***** SELECTED EXCERPT

The aim of this short ‘How To’ guide is to help migrate existing users of the DeltaXML compare API to migrate to the new com.deltaxml.core.PipelinedComparator. Note that there is absolutely no necessity for this as the XML Compare API is still current and indeed might be needed for the 5% (or so) of cases not covered by the new PipelinedComparator class.

However, the PipelinedComparator makes it extremely easy to create pipelines to accomplish complex pre and post processing activities and as such is worthy of consideration.

PipelinedComparator

The aim of the com.deltaxml.core.PipelinedComparator class is to provide a simple way to create complex pipelines that covers the commonest 95% of scenarios encountered by most developers using DeltaXML.

It provides a simple to use interface that consists of overloaded set and get methods that allow filters defines in a range of ways to be easily added to the comparator pipeline. These include:

  • void setInputFilters(Class[] filters) Allows SAX event filters to be specified in terms of classes which implement the XMLFilter interface.

  • void setInputFilters(File[] filters) Allows SAX event filters to be specified in terms of File objects that reference XSL filters.

**********
***** DATASET CONTENT

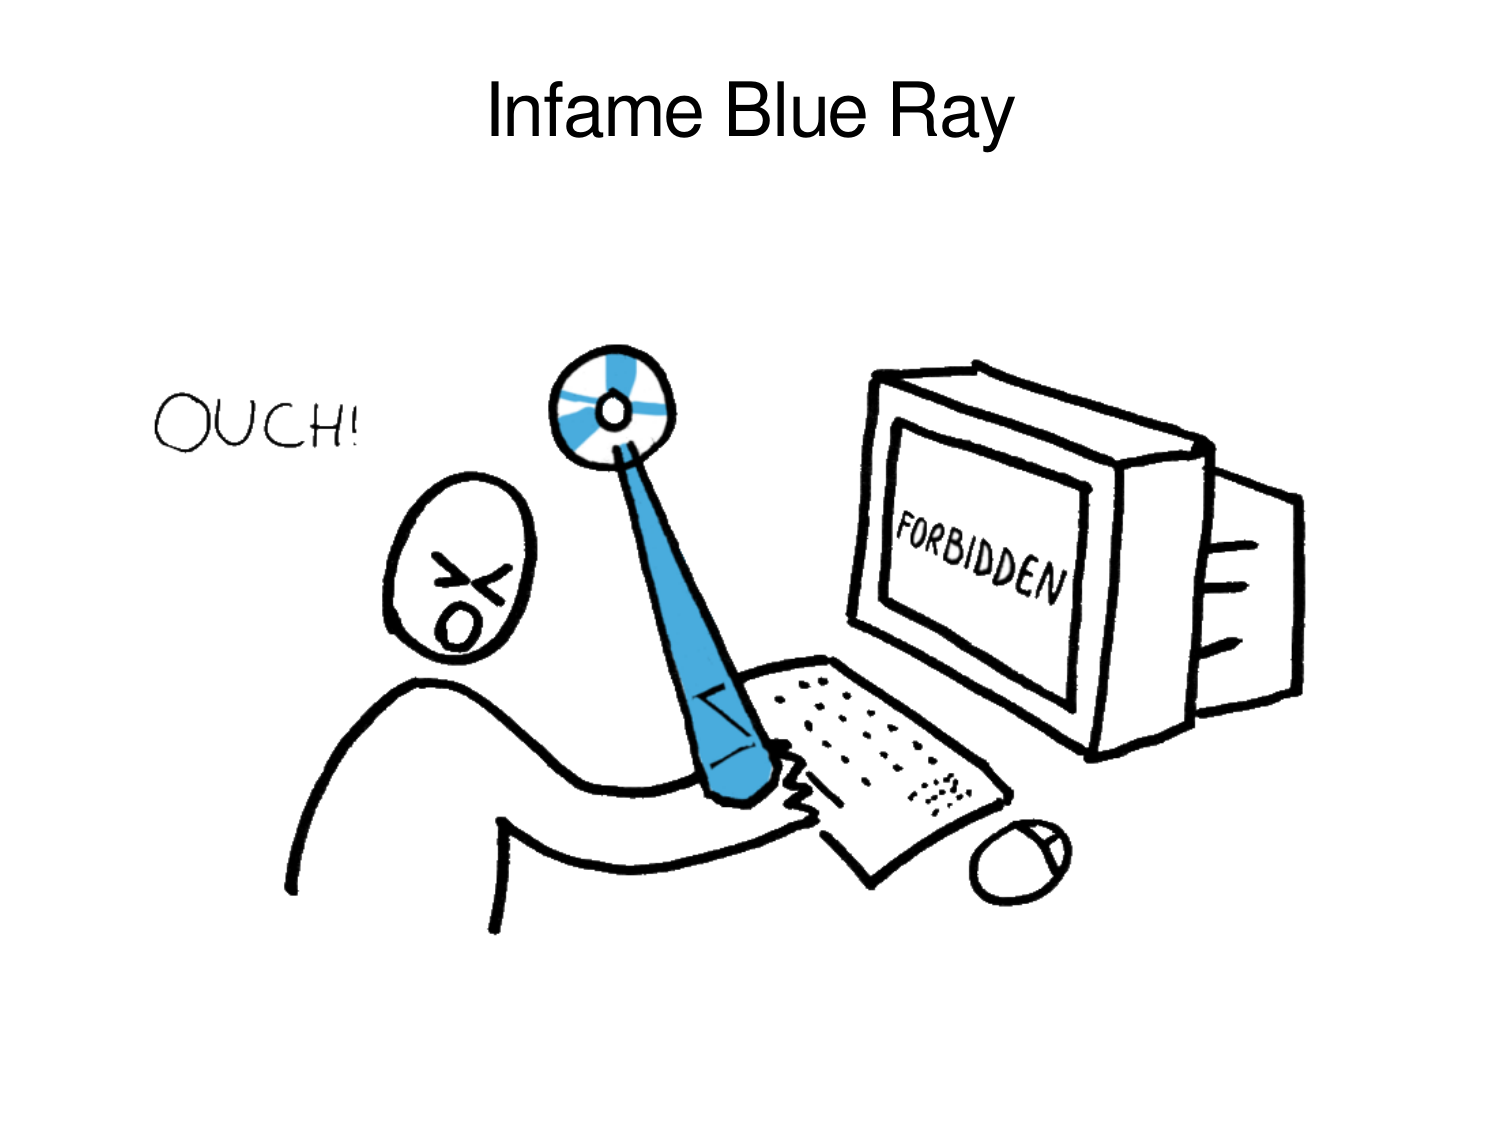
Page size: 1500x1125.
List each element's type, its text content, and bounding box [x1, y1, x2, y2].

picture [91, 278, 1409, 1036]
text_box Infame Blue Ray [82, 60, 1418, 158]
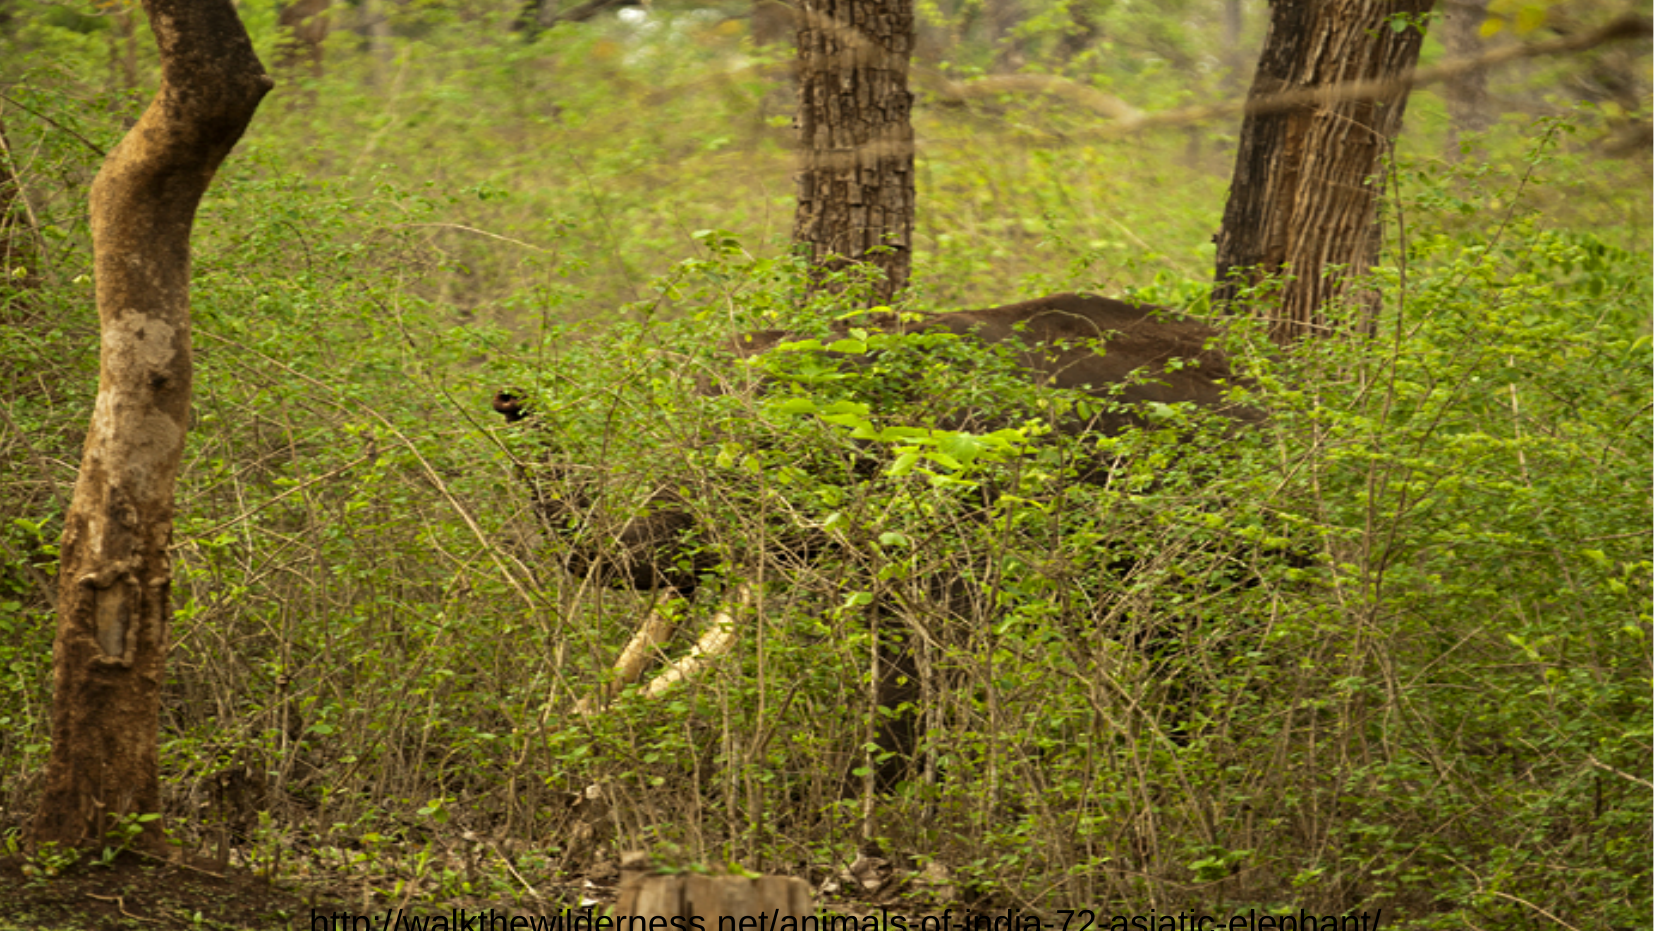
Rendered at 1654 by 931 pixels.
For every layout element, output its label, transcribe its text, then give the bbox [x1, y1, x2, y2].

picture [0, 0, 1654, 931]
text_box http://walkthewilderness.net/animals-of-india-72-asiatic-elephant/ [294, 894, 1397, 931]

**********
***** DATASET CONTENT

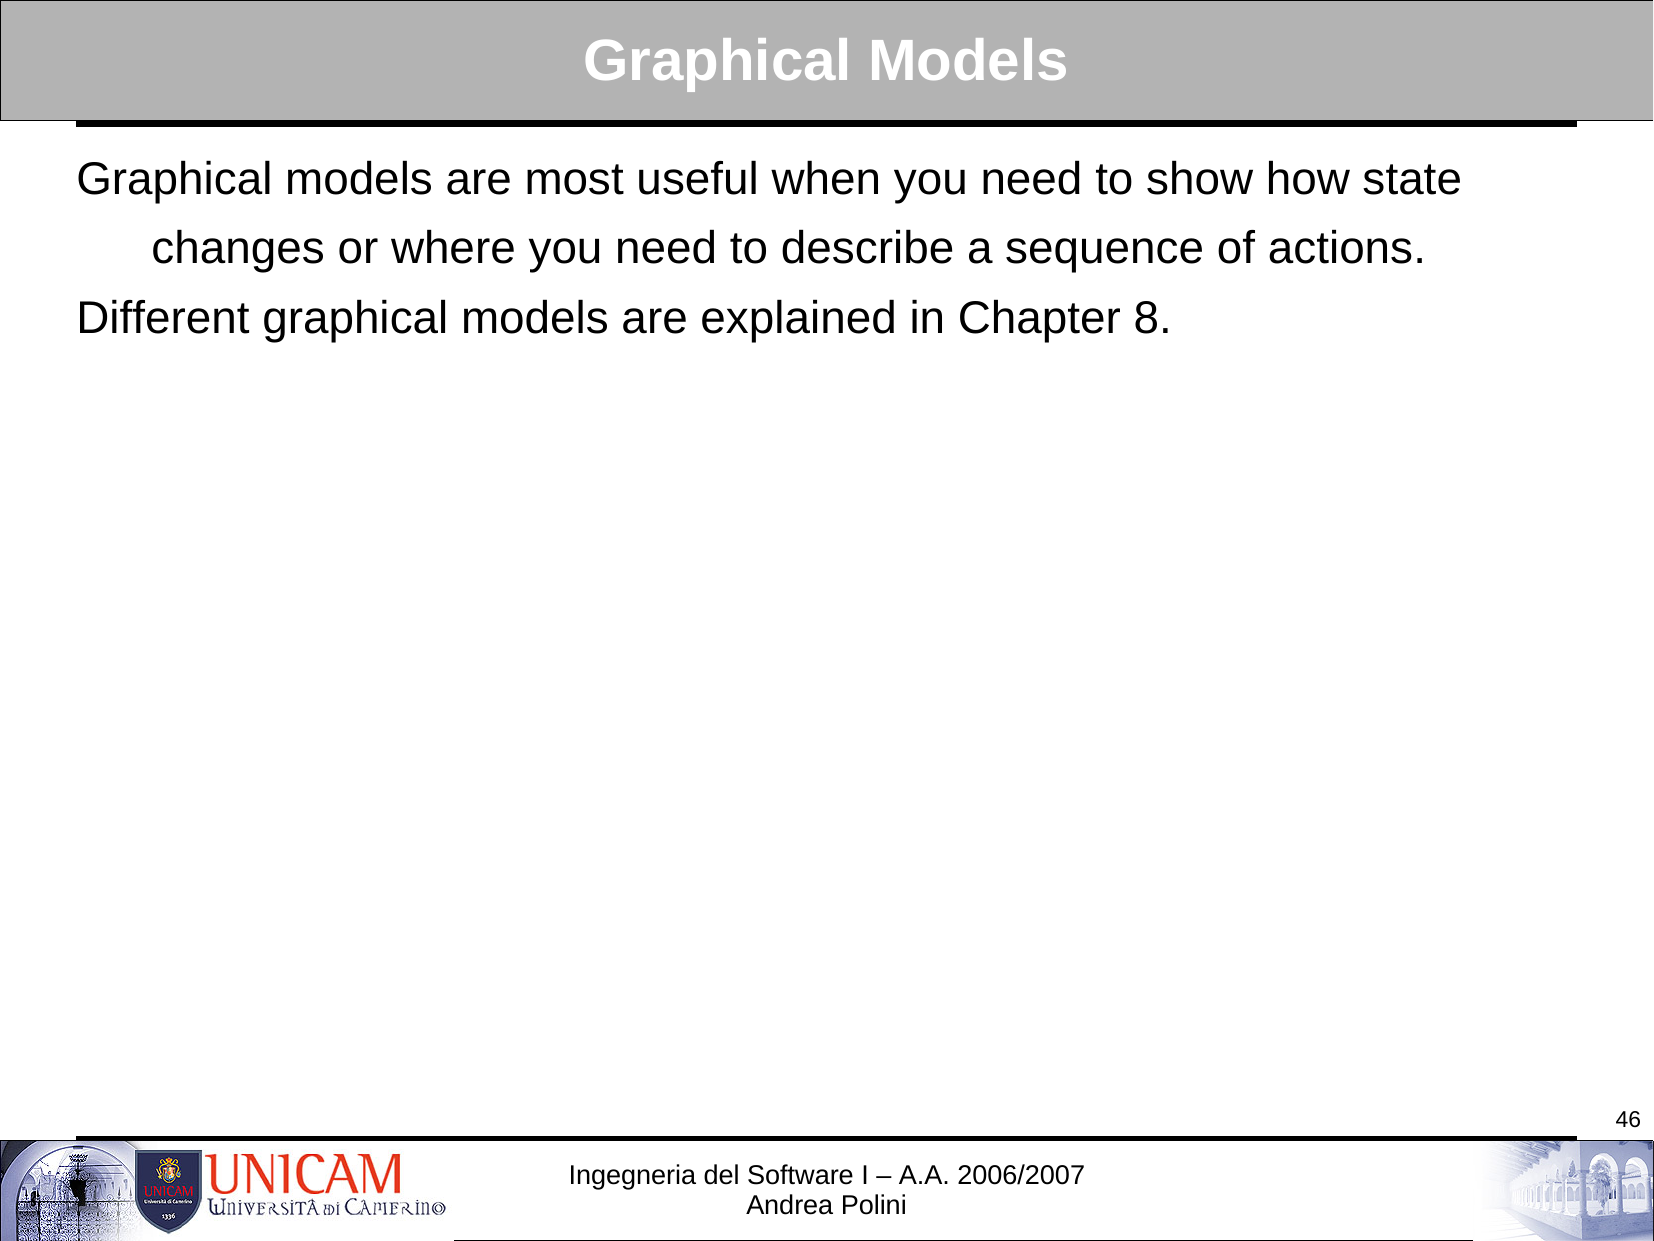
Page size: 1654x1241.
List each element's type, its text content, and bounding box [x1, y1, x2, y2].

**********

● SET TASK A:
Answer these from the PipelinedComparator guide, one line each:
(i) What share of scenarios is the PipelinedComparator class meant to cover?
(ii) Which interface must the classes passed to setInputFilters(Class[] filters) implement?
(iii) What do the File objects passed to setInputFilters(File[] filters) reference?
● SET TASK B:
Resume the PipelinedComparator guide right after its setInputFilters(File[] filters) entry.

● TASK ANSWER A:
(i) The commonest 95% of scenarios encountered by most developers using DeltaXML.
(ii) The XMLFilter interface.
(iii) XSL filters.

● TASK ANSWER B:
  • void setInputFilters(List filters) Allows SAX event filters to be specified in a mixed List of any of the valid object types: Class, File, URL, or Templates.

  • void setInputFilters(Templates[] templates) Allows SAX event filters to be specified in terms of Templates objects.

  • void setInputFilters(URL[] filters) Allows SAX event filters to be specified in terms of URL pointers that reference XSL filters.

  • void setOutputFilters(Class[] filters) Allows SAX event filters to be specified in terms of classes.

  • void setOutputFilters(File[] filters) Allows SAX event filters to be specified in terms of File objects that reference XSL filters.

  • void setOutputFilters(List filters) Allows SAX event filters to be specified in a mixed List of any of the valid object types: Class, File, URL, or Templates.

  • void setOutputFilters(Templates[] templates) Allows SAX event filters to be specified in terms of Templates objects.

  • void setOutputFilters(URL[] filters) Allows SAX event filters to be specified in terms of URL pointers that reference XSL filters.

Thus a PipelinedComparator based comparison involves setting any input or output filters then calling the PipelinedComparators compare method.

Comparing using PipelinedComparator

The PipelinedComparator also provides a number of compare methods, that take their data form a number of different sources. The intention here is to make it as simple as possible to read data from XML files, input streams, java.io.readers, URL references, strings as well as javax.xml.transform.Source objects. In turn it aims to make it very simple to output the results of a comparison to a file and output stream, a java.io.Writer, a javax.xml.transform.Result object, a StringBuffer or URL resource.

The actual list of compare options is presented below:

  • void compare(File f1, File f2, File result) Compares two File inputs and writes the result to a File.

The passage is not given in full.